Exercise brief =
Drop every picture, then transcribe the remaining data exactly.

Source information =
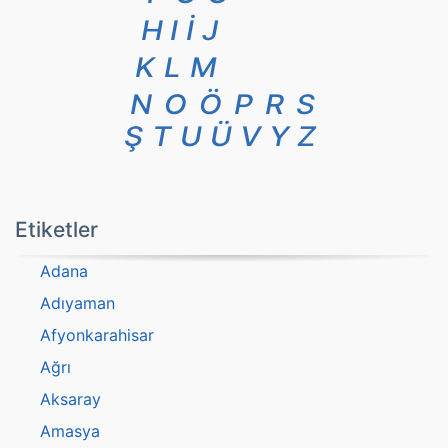
H
I
İ
J
K
L
M
N
O
Ö
P
R
S
Ş
T
U
Ü
V
Y
Z
Etiketler
Adana
Adıyaman
Afyonkarahisar
Ağrı
Aksaray
Amasya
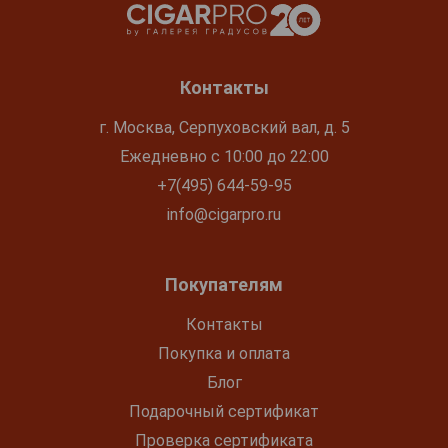
Контакты
г. Москва, Серпуховский вал, д. 5
Ежедневно с 10:00 до 22:00
+7(495) 644-59-95
info@cigarpro.ru
Покупателям
Контакты
Покупка и оплата
Блог
Подарочный сертификат
Проверка сертификата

Worked solution =
H
I
İ
J
K
L
M
N
O
Ö
P
R
S
Ş
T
U
Ü
V
Y
Z
Etiketler
Adana
Adıyaman
Afyonkarahisar
Ağrı
Aksaray
Amasya
Контакты
г. Москва, Серпуховский вал, д. 5
Ежедневно с 10:00 до 22:00
+7(495) 644-59-95
info@cigarpro.ru
Покупателям
Контакты
Покупка и оплата
Блог
Подарочный сертификат
Проверка сертификата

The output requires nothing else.